> Work to be completed:
The result should be every line of the listing that contains "more".

> Material shown:
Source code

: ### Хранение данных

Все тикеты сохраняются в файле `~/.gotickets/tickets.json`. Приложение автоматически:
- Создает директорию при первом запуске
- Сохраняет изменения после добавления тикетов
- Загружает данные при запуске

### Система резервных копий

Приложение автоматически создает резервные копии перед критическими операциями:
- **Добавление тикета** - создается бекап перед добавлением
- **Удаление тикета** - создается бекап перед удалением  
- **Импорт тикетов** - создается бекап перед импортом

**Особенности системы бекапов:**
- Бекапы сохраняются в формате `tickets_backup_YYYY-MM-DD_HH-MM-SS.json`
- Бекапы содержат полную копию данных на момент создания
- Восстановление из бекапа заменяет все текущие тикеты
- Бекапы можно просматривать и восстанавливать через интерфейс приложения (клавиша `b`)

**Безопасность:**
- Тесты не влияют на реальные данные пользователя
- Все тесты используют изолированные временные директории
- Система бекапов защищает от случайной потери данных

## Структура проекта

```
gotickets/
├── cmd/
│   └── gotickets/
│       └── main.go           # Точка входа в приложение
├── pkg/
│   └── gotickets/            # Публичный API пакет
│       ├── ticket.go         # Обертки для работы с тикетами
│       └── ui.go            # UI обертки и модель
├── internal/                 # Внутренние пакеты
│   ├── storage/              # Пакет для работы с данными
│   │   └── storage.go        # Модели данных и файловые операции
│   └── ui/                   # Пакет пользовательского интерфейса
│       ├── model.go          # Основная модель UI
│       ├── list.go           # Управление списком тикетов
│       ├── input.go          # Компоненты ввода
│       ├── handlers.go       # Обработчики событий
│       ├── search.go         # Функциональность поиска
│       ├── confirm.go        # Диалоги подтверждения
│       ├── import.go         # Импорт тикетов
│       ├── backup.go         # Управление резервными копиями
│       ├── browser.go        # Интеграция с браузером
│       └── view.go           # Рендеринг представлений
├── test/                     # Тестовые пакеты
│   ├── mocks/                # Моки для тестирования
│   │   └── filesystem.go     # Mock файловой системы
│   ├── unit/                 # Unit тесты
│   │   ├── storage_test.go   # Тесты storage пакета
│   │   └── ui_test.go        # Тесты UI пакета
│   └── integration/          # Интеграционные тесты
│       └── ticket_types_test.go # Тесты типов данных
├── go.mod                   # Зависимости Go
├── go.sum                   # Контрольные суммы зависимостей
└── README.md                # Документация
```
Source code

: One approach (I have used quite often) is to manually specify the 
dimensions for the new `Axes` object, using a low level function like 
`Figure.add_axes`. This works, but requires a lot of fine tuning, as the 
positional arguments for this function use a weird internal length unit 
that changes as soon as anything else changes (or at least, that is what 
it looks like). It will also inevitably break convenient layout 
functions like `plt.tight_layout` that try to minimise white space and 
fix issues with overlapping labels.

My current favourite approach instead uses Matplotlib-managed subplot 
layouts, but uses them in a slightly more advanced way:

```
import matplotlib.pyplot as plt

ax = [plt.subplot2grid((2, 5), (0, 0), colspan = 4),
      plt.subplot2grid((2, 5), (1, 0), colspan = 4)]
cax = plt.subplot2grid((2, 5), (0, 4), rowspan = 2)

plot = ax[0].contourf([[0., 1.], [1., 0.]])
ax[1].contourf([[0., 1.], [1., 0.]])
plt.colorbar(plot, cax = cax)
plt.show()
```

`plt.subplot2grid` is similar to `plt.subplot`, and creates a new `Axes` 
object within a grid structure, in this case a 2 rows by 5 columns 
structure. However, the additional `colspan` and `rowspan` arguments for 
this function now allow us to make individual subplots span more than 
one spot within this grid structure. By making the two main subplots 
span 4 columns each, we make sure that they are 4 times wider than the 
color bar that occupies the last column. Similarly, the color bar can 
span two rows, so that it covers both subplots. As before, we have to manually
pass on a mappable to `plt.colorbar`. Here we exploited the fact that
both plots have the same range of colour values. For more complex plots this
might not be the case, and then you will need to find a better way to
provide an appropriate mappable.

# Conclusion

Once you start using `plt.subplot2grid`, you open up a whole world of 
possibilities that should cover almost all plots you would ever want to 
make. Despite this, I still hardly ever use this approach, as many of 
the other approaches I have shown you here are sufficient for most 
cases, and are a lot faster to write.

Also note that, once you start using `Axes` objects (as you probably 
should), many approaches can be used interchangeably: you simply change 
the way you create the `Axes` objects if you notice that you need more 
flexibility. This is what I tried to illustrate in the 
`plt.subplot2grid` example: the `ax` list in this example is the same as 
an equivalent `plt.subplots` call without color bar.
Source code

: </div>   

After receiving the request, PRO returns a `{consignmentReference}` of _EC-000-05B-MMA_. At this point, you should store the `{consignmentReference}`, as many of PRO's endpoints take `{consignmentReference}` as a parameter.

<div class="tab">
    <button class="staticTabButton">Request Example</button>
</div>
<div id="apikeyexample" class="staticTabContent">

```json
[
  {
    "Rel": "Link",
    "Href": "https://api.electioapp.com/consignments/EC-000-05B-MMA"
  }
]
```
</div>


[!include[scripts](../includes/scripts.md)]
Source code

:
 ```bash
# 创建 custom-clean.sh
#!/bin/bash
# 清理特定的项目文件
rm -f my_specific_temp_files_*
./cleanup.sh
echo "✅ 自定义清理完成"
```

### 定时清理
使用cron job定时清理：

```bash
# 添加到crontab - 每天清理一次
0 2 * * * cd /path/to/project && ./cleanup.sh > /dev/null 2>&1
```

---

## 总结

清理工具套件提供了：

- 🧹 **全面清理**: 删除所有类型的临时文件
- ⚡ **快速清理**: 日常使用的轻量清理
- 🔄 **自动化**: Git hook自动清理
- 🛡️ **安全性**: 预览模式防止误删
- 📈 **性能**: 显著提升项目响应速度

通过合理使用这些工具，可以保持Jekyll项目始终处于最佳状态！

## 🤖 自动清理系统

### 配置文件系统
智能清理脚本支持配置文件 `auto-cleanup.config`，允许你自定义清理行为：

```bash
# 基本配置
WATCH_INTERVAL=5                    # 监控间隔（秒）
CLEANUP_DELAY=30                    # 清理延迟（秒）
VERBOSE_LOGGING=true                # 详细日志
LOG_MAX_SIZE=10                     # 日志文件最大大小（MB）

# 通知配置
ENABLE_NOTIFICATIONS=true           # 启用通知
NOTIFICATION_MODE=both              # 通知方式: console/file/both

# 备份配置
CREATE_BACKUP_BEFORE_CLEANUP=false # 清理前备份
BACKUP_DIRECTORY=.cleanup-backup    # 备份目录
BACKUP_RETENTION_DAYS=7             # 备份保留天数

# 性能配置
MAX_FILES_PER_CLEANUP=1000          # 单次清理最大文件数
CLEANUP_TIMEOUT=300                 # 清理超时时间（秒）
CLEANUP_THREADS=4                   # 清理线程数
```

> Completed task:
layouts, but uses them in a slightly more advanced way:
this function now allow us to make individual subplots span more than 
both plots have the same range of colour values. For more complex plots this
the way you create the `Axes` objects if you notice that you need more 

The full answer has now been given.